Midnight in the Garden of Good and Evil has always been a difficult book to describe. On one level, it’s a nonfiction crime story about a murder trial (well, four of them) in Savannah, Georgia. In the early morning of May 2, 1981, Jim Williams, a wealthy, self-made antiques dealer, shot and killed Danny Hansford, his young, hot-tempered handyman/assistant. Was it murder or self-defense? Though the book runs through the end of the trials and the appeals, you’ll never really, truly know for sure whether justice was done in the case.

But what makes Midnight in the Garden of Good and Evil so fascinating and memorable is that, even though it’s centered around this shooting and the legal drama that followed, it’s not really about those things at all. The shooting doesn’t even happen until the midpoint of the book. Instead, the book is about Savannah in the 1980s, and the unbelievably, wonderfully eccentric group of people there. Joe Odom, the piano playing con man affectionately known as the sentimental gentleman. Emmy Kelly, the Lady of 6000 Songs. The Married Woman’s Card Club, made up of exactly 16 women, no more no less. Defense attorney Sonny Seiler, owner of the University of Georgia’s bulldog mascots for the last 30 years. Minerva, the voodoo priestess Jim Williams hires to fix his trials. And perhaps the most famous real-life character of them all, The Lady Chablis, aka the Grand Empress of Savannah.

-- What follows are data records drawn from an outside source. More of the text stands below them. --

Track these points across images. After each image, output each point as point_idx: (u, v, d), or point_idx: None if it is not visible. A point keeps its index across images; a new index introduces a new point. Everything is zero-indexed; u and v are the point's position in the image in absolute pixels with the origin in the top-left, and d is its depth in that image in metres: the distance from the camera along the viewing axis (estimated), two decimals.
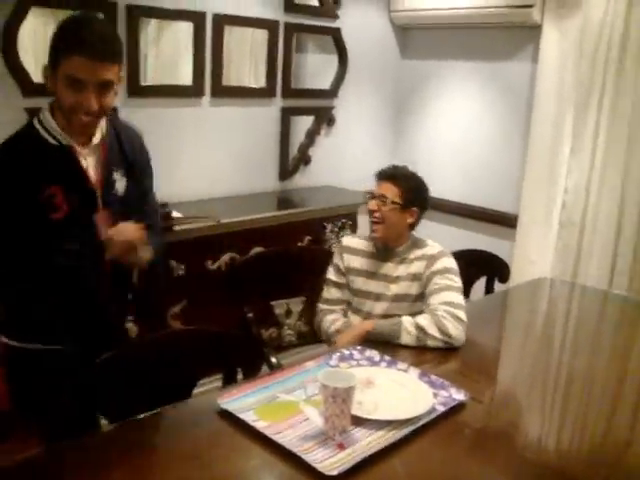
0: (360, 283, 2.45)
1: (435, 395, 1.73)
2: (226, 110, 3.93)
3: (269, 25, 4.05)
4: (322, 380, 1.49)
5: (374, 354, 1.96)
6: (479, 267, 3.01)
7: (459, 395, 1.74)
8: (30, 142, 1.83)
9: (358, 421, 1.58)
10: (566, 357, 2.29)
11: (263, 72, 4.11)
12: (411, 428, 1.58)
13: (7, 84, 3.14)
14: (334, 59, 4.49)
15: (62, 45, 1.73)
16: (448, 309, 2.13)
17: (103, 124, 1.92)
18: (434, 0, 4.36)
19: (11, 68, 3.14)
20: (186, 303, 3.29)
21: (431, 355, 2.06)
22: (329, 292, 2.53)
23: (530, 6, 3.88)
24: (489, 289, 3.05)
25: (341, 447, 1.48)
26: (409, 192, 2.38)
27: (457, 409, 1.71)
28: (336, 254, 2.56)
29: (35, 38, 3.26)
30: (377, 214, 2.37)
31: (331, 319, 2.47)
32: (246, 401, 1.66)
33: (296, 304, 3.46)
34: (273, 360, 2.50)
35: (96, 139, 1.90)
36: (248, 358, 2.03)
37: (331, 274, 2.54)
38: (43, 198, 1.79)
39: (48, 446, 1.68)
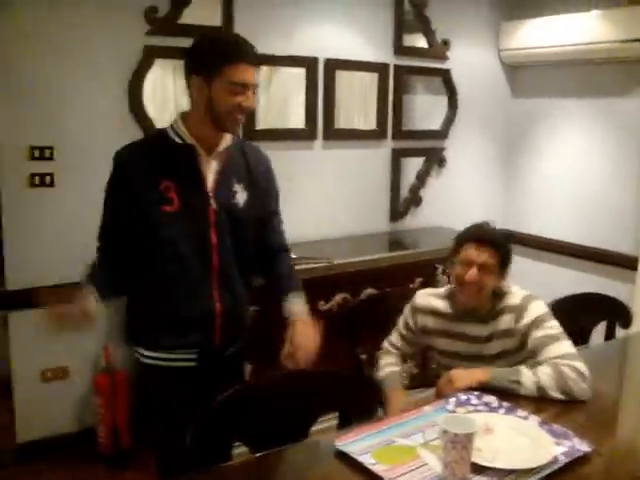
0: (444, 344, 2.33)
1: (557, 445, 1.67)
2: (338, 153, 4.01)
3: (379, 68, 4.13)
4: (442, 425, 1.48)
5: (492, 400, 1.91)
6: (597, 312, 2.89)
7: (583, 446, 1.67)
8: (157, 140, 2.05)
9: (477, 469, 1.55)
10: None
11: (374, 114, 4.18)
12: (532, 479, 1.53)
13: (132, 130, 3.32)
14: (444, 100, 4.51)
15: (227, 55, 1.90)
16: (568, 363, 1.99)
17: (228, 136, 2.07)
18: (543, 38, 4.32)
19: (136, 115, 3.34)
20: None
21: (550, 404, 1.98)
22: (395, 337, 2.49)
23: None
24: (610, 335, 2.91)
25: None
26: (507, 256, 2.21)
27: (580, 461, 1.64)
28: (408, 311, 2.44)
29: (157, 87, 3.45)
30: (475, 280, 2.15)
31: (384, 363, 2.44)
32: (363, 444, 1.66)
33: None
34: None
35: (221, 147, 2.04)
36: (363, 400, 2.03)
37: (400, 324, 2.47)
38: (160, 190, 1.95)
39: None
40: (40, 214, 3.19)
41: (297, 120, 3.93)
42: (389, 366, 2.42)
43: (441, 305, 2.35)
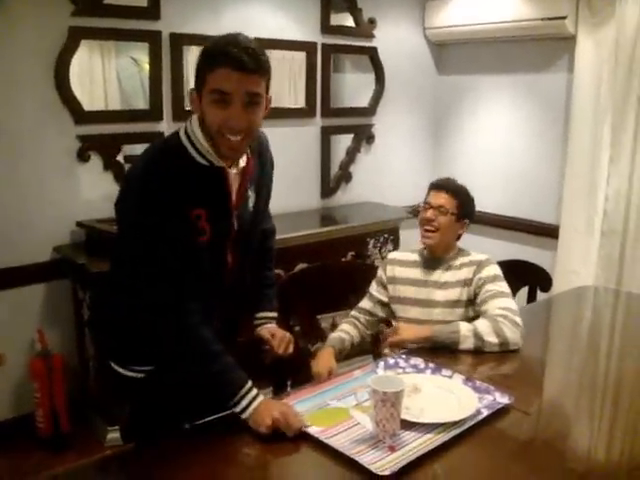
0: (408, 291, 2.52)
1: (480, 399, 1.78)
2: (268, 131, 4.01)
3: (307, 47, 4.17)
4: (372, 385, 1.56)
5: (419, 362, 2.02)
6: (521, 277, 3.03)
7: (503, 399, 1.79)
8: (181, 160, 1.70)
9: (406, 425, 1.64)
10: (613, 364, 2.27)
11: (303, 93, 4.23)
12: (457, 431, 1.63)
13: (61, 113, 3.32)
14: (371, 77, 4.59)
15: (208, 62, 1.65)
16: (505, 314, 2.21)
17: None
18: (467, 15, 4.44)
19: (64, 98, 3.32)
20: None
21: (475, 363, 2.10)
22: (364, 300, 2.66)
23: (563, 17, 3.93)
24: (531, 299, 3.07)
25: (392, 449, 1.55)
26: (464, 204, 2.50)
27: (502, 416, 1.75)
28: (380, 268, 2.66)
29: (84, 69, 3.43)
30: (434, 223, 2.45)
31: (337, 329, 2.60)
32: (299, 408, 1.73)
33: (341, 318, 3.51)
34: None
35: (243, 161, 1.80)
36: (297, 369, 2.11)
37: (372, 286, 2.64)
38: (191, 220, 1.70)
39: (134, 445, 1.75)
40: None
41: None
42: (339, 331, 2.57)
43: (412, 256, 2.60)
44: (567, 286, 3.48)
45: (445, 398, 1.80)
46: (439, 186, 2.53)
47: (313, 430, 1.63)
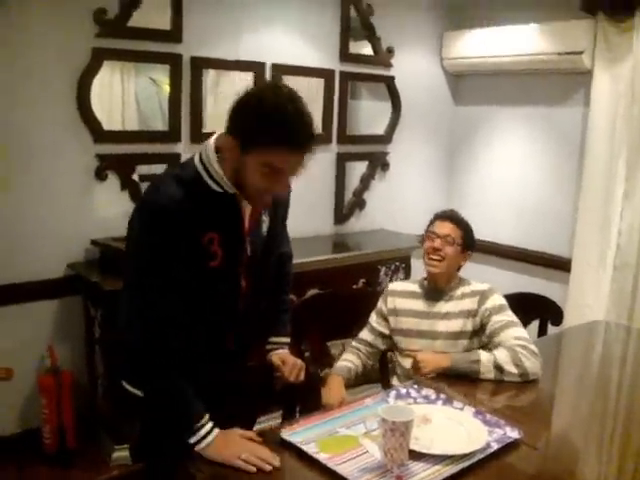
0: (411, 323, 2.53)
1: (490, 433, 1.77)
2: None
3: (325, 74, 4.21)
4: (382, 414, 1.56)
5: (430, 393, 2.02)
6: (532, 310, 3.02)
7: (513, 433, 1.78)
8: (194, 186, 1.69)
9: (415, 456, 1.63)
10: (623, 400, 2.26)
11: (319, 119, 4.26)
12: (466, 464, 1.63)
13: (81, 132, 3.36)
14: (388, 106, 4.62)
15: (267, 133, 1.59)
16: (523, 344, 2.22)
17: None
18: (485, 47, 4.47)
19: (85, 117, 3.36)
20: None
21: (485, 397, 2.10)
22: (364, 331, 2.66)
23: (580, 52, 3.97)
24: (542, 332, 3.06)
25: (399, 479, 1.55)
26: (468, 235, 2.53)
27: (511, 450, 1.74)
28: (381, 299, 2.66)
29: (104, 89, 3.47)
30: (441, 253, 2.47)
31: (341, 358, 2.62)
32: (308, 434, 1.74)
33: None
34: None
35: None
36: (307, 396, 2.11)
37: (372, 318, 2.65)
38: (203, 245, 1.70)
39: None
40: None
41: None
42: (343, 361, 2.58)
43: (412, 287, 2.62)
44: (579, 319, 3.47)
45: (455, 430, 1.79)
46: (444, 216, 2.57)
47: (322, 457, 1.63)
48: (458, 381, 2.15)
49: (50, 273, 3.36)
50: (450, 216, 2.57)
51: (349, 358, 2.60)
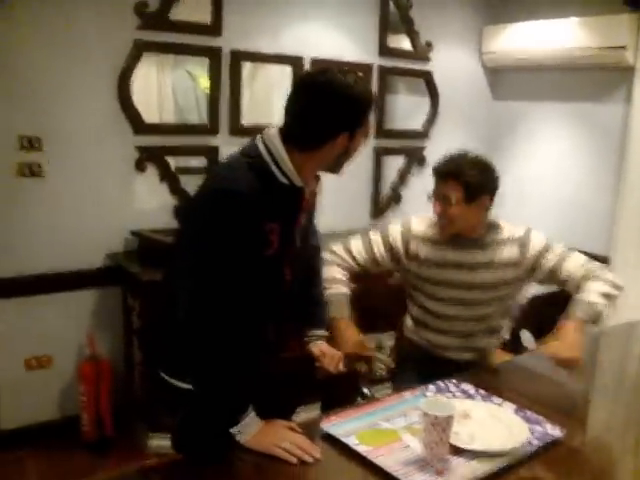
0: (435, 273, 2.37)
1: (531, 430, 1.76)
2: None
3: (364, 68, 4.19)
4: (424, 408, 1.56)
5: (469, 387, 2.01)
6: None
7: (555, 431, 1.77)
8: (263, 176, 1.71)
9: (455, 450, 1.63)
10: None
11: None
12: (507, 460, 1.62)
13: (121, 124, 3.39)
14: (426, 100, 4.60)
15: (368, 105, 1.76)
16: (591, 267, 2.27)
17: None
18: (525, 41, 4.42)
19: (125, 109, 3.40)
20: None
21: (520, 395, 2.07)
22: (359, 246, 2.43)
23: (623, 47, 3.89)
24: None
25: (440, 473, 1.54)
26: (474, 185, 2.24)
27: (551, 447, 1.73)
28: (399, 233, 2.43)
29: (143, 81, 3.50)
30: (443, 215, 2.29)
31: (331, 277, 2.34)
32: (348, 426, 1.74)
33: (387, 339, 3.52)
34: (365, 391, 2.57)
35: (313, 185, 1.87)
36: (344, 388, 2.11)
37: (377, 239, 2.43)
38: (264, 233, 1.72)
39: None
40: (29, 203, 3.23)
41: (281, 117, 3.98)
42: (337, 283, 2.36)
43: (435, 232, 2.40)
44: (617, 319, 3.42)
45: (495, 426, 1.78)
46: (440, 173, 2.30)
47: (362, 449, 1.63)
48: (494, 376, 2.13)
49: (90, 263, 3.41)
50: (445, 171, 2.27)
51: (339, 278, 2.37)
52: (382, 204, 4.50)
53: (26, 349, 3.34)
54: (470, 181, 2.23)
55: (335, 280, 2.36)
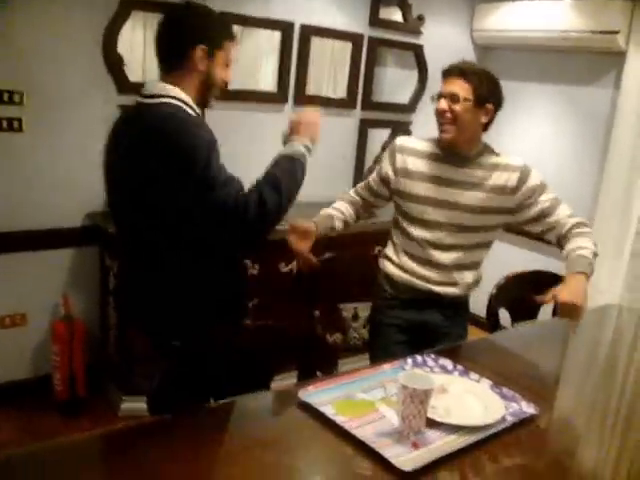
0: (424, 189, 2.31)
1: (506, 407, 1.77)
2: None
3: (354, 38, 4.16)
4: (402, 381, 1.56)
5: (447, 363, 2.01)
6: (548, 289, 3.00)
7: (529, 408, 1.78)
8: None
9: (431, 424, 1.64)
10: (629, 387, 2.25)
11: (345, 83, 4.22)
12: (482, 435, 1.63)
13: (105, 82, 3.33)
14: (414, 74, 4.57)
15: (229, 30, 1.93)
16: (579, 220, 2.29)
17: None
18: (517, 21, 4.40)
19: (110, 67, 3.33)
20: (257, 302, 3.39)
21: (496, 372, 2.07)
22: (363, 183, 2.56)
23: (616, 32, 3.89)
24: (557, 312, 3.03)
25: (415, 446, 1.55)
26: (482, 87, 2.21)
27: (524, 424, 1.74)
28: (387, 155, 2.43)
29: (128, 40, 3.43)
30: (448, 114, 2.21)
31: (332, 205, 2.50)
32: (325, 396, 1.74)
33: (364, 309, 3.53)
34: None
35: None
36: (324, 357, 2.11)
37: (374, 173, 2.50)
38: None
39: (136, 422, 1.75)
40: (7, 159, 3.17)
41: (267, 83, 3.95)
42: (330, 208, 2.49)
43: (426, 146, 2.36)
44: (591, 304, 3.44)
45: (471, 401, 1.79)
46: (450, 71, 2.25)
47: (338, 419, 1.63)
48: (472, 352, 2.14)
49: (68, 222, 3.36)
50: (455, 70, 2.24)
51: (337, 205, 2.47)
52: (365, 176, 4.46)
53: (1, 307, 3.29)
54: (481, 83, 2.22)
55: (332, 205, 2.50)
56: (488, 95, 2.23)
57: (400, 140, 2.43)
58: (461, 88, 2.20)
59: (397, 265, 2.45)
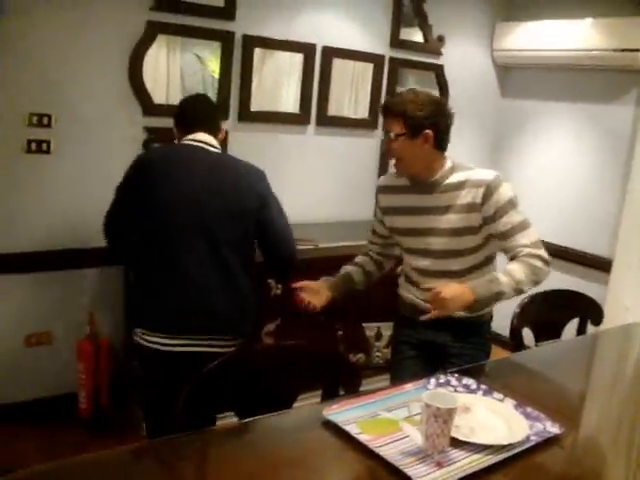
0: (404, 222, 2.36)
1: (530, 426, 1.77)
2: (330, 139, 4.08)
3: (375, 59, 4.20)
4: (426, 400, 1.57)
5: (471, 382, 2.01)
6: (571, 308, 3.00)
7: (554, 428, 1.77)
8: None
9: (455, 443, 1.64)
10: None
11: (366, 104, 4.25)
12: (506, 455, 1.63)
13: (131, 104, 3.39)
14: (434, 94, 4.57)
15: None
16: (537, 253, 2.15)
17: None
18: (537, 41, 4.42)
19: (136, 89, 3.39)
20: (280, 322, 3.41)
21: (520, 391, 2.06)
22: (369, 232, 2.61)
23: (637, 50, 3.89)
24: (581, 331, 3.03)
25: (439, 465, 1.55)
26: (413, 117, 2.16)
27: (549, 444, 1.73)
28: (376, 199, 2.51)
29: (153, 62, 3.49)
30: (392, 152, 2.24)
31: (355, 261, 2.57)
32: (349, 415, 1.75)
33: (386, 329, 3.53)
34: None
35: None
36: (348, 376, 2.12)
37: (373, 221, 2.60)
38: None
39: (149, 440, 1.77)
40: (35, 180, 3.23)
41: (290, 104, 4.00)
42: (349, 264, 2.57)
43: (398, 181, 2.39)
44: (616, 321, 3.43)
45: (495, 421, 1.79)
46: (382, 109, 2.28)
47: (363, 438, 1.64)
48: (495, 372, 2.14)
49: (94, 242, 3.39)
50: (384, 108, 2.26)
51: (356, 260, 2.53)
52: None
53: (27, 325, 3.34)
54: (408, 114, 2.16)
55: (350, 262, 2.58)
56: (423, 121, 2.18)
57: (379, 181, 2.54)
58: (393, 125, 2.20)
59: (403, 287, 2.53)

I was concerned that Midnight in the Garden of Good and Evil might be a cringey re-read all these years later, with so much of the book being about a shooting by a gay man and about a black transgender woman. But I think the story held up well. The author holds no judgment of either character’s gender or sexuality. And while the author uses The Lady Chablis’s own moniker of “drag queen” instead of the word “transgender,” the story showed way-ahead-of-its-time sensitivity and support toward the issue. The Lady Chablis is larger than life, and outrageously over the top (never more so than when she crashes the black debutante ball), but she’s never anything other than a Lady.

Midnight in the Garden of Good and Evil is a unique reading experience. It only works because it’s nonfiction, and the goings on in beautiful, insular Savannah so funny—if these unbelievable characters were fictional, everyone would have rejected the story as too absurd. Highly recommended, and a must-read if you never have.